My family had belonged to the yacht club
before,
in our former life, and we'd eaten dinner there dozens of times with the Ferrises. It wasn't fancy like the name implied, just a clubhouse with a restaurant and some docks. My dad had kept a ski boat there. The boat had a glitter-flecked, ruby-red hull that reminded me of Dorothy's shoes in
The Wizard of Oz,
so Dad had dubbed it the
Ruby Slipper
.

We spent a lot of time on the boat before my mother got pregnant with the twins. Dad would be in the driver's seat, his back and shoulders deeply sunburned, a can of Coors in his hand. I would sit backward, the wind whipping my hair in my face, and watch my mother slice through the wake on her skis, her pale hair flickering behind her, the river calm but for us splitting the surface, our waves diminishing as they raced toward shore.

“Sure,” I said to Ben. “The club's fine.”

“Great. I'll see you Saturday, then.

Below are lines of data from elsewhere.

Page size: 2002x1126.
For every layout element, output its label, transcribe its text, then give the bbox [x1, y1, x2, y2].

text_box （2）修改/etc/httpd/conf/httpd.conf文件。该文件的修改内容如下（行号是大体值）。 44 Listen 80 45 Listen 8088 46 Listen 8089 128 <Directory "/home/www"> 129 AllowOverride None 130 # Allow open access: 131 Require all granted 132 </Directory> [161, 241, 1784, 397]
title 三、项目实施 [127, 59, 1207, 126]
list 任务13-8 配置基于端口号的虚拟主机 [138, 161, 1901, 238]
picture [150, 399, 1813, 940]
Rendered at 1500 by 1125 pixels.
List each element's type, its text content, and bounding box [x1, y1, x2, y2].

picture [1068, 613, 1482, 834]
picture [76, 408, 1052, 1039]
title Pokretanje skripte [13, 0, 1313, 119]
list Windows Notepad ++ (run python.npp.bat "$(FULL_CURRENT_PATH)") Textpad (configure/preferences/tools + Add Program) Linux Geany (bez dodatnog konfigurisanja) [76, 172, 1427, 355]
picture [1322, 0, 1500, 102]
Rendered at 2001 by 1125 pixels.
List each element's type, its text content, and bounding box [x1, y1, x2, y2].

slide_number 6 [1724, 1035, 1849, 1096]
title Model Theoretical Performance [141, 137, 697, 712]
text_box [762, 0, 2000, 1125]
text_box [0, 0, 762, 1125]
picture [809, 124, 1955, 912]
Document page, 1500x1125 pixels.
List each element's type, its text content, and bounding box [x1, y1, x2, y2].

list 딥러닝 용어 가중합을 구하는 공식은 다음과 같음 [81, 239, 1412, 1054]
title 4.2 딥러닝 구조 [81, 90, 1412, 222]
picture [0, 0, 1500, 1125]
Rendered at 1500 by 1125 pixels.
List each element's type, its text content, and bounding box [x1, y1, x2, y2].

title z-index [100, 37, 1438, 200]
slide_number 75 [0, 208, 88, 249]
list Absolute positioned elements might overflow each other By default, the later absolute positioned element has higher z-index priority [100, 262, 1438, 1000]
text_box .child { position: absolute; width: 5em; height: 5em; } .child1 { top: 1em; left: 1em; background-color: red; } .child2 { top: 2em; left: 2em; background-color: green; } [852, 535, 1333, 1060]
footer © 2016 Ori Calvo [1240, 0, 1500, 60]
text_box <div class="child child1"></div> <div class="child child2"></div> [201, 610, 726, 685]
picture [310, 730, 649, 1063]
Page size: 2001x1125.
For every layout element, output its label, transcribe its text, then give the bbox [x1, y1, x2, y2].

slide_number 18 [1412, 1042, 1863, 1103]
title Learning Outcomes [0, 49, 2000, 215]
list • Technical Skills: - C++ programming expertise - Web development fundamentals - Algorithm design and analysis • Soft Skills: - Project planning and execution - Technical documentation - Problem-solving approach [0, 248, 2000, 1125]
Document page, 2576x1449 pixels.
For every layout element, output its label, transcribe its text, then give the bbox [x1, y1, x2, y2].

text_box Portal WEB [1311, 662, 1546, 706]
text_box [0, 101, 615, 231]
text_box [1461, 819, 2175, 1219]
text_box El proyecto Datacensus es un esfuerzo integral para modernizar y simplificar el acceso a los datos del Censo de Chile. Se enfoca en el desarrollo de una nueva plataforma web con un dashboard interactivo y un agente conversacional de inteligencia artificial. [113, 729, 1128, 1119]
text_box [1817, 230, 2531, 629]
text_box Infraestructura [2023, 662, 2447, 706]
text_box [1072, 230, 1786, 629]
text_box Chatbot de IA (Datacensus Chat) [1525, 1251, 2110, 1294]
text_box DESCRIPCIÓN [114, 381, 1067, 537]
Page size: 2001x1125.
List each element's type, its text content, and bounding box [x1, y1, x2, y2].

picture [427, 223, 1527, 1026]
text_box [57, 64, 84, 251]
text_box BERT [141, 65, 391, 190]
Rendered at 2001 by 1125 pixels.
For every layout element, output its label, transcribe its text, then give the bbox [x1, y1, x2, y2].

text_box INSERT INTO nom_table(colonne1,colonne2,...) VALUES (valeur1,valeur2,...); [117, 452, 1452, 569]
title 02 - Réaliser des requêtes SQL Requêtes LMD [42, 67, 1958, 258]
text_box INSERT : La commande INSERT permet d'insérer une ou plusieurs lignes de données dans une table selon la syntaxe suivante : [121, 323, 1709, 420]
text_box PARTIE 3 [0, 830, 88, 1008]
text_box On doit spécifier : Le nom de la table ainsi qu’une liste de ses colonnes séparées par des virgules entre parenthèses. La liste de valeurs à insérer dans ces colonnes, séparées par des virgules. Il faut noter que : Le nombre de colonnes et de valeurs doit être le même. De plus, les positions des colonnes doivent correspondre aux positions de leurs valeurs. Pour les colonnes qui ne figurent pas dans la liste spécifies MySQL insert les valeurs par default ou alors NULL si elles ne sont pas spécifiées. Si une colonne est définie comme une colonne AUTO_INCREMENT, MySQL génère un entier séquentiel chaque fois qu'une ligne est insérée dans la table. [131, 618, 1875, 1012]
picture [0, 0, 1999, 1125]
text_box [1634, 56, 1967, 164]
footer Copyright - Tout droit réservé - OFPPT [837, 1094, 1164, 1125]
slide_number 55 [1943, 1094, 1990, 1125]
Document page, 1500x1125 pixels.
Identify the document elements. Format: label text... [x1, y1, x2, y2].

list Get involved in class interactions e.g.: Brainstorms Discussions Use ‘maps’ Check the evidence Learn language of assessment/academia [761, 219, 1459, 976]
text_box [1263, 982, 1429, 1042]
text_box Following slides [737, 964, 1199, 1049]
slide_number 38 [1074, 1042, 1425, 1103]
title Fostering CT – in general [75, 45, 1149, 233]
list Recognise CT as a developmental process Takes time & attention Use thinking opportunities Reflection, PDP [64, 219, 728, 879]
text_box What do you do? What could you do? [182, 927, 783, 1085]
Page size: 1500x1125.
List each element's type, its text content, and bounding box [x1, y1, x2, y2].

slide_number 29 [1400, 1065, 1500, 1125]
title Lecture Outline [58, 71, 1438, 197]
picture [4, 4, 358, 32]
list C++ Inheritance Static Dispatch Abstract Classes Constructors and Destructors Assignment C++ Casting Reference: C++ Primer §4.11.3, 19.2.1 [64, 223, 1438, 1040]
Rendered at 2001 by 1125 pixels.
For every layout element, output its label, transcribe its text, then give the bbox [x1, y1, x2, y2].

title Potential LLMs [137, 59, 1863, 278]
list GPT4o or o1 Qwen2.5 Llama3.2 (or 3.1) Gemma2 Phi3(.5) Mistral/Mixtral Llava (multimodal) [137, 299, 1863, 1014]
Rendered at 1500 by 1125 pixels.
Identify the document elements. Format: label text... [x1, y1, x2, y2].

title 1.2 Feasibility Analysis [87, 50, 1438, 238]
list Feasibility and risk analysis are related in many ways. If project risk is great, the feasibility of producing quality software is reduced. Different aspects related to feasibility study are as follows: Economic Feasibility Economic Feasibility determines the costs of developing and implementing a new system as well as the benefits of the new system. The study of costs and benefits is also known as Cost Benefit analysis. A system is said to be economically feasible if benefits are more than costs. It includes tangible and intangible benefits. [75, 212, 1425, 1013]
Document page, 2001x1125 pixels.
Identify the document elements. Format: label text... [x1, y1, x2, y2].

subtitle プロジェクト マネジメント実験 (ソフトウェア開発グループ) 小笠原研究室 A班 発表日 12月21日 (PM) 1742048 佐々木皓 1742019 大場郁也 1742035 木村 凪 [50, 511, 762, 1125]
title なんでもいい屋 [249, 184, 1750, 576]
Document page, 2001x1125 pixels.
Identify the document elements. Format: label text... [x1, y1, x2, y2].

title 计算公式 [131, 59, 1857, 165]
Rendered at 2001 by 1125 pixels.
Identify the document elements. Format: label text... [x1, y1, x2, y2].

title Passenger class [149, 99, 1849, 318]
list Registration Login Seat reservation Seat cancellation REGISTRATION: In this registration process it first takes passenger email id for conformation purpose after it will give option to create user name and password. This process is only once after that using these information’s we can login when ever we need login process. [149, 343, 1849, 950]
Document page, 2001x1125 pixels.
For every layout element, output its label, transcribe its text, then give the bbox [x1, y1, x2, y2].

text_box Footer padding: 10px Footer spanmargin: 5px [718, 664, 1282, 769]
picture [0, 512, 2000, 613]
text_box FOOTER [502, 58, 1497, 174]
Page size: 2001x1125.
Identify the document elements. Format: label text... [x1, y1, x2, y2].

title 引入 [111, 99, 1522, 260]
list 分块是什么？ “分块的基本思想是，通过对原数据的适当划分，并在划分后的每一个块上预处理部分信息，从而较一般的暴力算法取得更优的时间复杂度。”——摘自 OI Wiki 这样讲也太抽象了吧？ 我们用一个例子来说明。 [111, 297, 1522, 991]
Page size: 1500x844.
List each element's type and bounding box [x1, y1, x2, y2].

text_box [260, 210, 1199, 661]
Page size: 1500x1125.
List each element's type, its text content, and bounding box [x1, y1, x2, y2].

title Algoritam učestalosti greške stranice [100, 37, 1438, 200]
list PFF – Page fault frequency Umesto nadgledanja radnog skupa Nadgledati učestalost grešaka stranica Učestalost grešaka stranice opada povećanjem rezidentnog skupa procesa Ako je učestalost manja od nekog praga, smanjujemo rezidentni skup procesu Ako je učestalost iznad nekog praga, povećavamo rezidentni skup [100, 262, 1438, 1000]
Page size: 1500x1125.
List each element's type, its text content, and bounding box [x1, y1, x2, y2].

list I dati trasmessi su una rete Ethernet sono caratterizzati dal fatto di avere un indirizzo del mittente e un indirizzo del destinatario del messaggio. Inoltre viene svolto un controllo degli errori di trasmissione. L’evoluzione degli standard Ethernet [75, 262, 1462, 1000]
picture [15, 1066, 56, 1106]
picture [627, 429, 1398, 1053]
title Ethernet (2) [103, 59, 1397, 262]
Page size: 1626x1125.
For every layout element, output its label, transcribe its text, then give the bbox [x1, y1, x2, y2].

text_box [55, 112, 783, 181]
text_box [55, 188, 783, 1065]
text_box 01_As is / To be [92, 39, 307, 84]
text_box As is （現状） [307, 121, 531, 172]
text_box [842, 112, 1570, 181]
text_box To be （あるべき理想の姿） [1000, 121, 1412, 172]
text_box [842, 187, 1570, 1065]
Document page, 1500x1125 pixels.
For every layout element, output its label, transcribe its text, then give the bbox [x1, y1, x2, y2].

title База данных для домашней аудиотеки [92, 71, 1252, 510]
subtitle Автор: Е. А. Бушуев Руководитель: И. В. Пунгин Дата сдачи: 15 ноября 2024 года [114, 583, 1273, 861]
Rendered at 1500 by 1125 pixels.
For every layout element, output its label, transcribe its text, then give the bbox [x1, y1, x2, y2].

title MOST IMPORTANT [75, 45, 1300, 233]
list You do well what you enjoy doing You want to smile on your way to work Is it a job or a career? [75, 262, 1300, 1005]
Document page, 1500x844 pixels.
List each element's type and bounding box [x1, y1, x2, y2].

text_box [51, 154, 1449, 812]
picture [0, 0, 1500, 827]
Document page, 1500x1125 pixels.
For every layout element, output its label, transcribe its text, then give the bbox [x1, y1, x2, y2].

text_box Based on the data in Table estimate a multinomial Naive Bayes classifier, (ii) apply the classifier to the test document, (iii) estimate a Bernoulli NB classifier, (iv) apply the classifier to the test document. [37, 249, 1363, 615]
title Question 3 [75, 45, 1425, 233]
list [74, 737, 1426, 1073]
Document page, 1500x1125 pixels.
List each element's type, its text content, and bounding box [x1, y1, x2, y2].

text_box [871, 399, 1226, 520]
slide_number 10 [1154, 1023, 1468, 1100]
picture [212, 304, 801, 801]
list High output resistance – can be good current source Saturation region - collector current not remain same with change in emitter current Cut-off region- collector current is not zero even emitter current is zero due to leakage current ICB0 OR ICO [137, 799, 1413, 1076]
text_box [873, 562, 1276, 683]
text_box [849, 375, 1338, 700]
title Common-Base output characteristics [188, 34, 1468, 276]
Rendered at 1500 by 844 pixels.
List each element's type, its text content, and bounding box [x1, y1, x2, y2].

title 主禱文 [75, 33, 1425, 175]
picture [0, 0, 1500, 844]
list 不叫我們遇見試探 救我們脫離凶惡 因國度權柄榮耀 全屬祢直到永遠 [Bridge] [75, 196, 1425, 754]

My cell number's on there.” He handed me a business card with
BENJAMIN FERRIS, DDS
in glossy letters, his fingers curling around mine and then sliding away. “I can pick you up around seven.” My hand warmed where he'd touched me, like a match had been struck across my skin.

—

Back at the house, I stood at the kitchen sink and ate a Pop-Tart without toasting it. I was debating eating another one when I spotted Mrs. Ferris out in the yard near their carriage house, staring at Arrowood. I backed away from the window, watching her from the side. She tilted her head, as though looking up at the second or third story, and then she turned and disappeared into the carriage house.

I wondered how hard she would try to convince me to participate in her home tour. Maybe I should suggest that she'd have better luck organizing a tour of all the abandoned houses, for people who were into ruin porn. I was afraid, if I opened Arrowood up to strangers, that it would attract people for the wrong reasons, that they would be snapping selfies in Violet and Tabitha's bedroom and looking for ghosts.

Still, part of me was enticed by the idea of having a holiday celebration at Arrowood. My parents used to throw a Christmas party every year, up until that last year when we were packing up to move. They had a twelve-foot-tall spruce delivered from a tree farm, and Dad would haul the Arrowood family ornaments down from the storage room on the third floor. In kindergarten I made a paper angel with my handprints as wings, and Dad had placed it at the top of the tree, so high up that I could barely see it from the floor.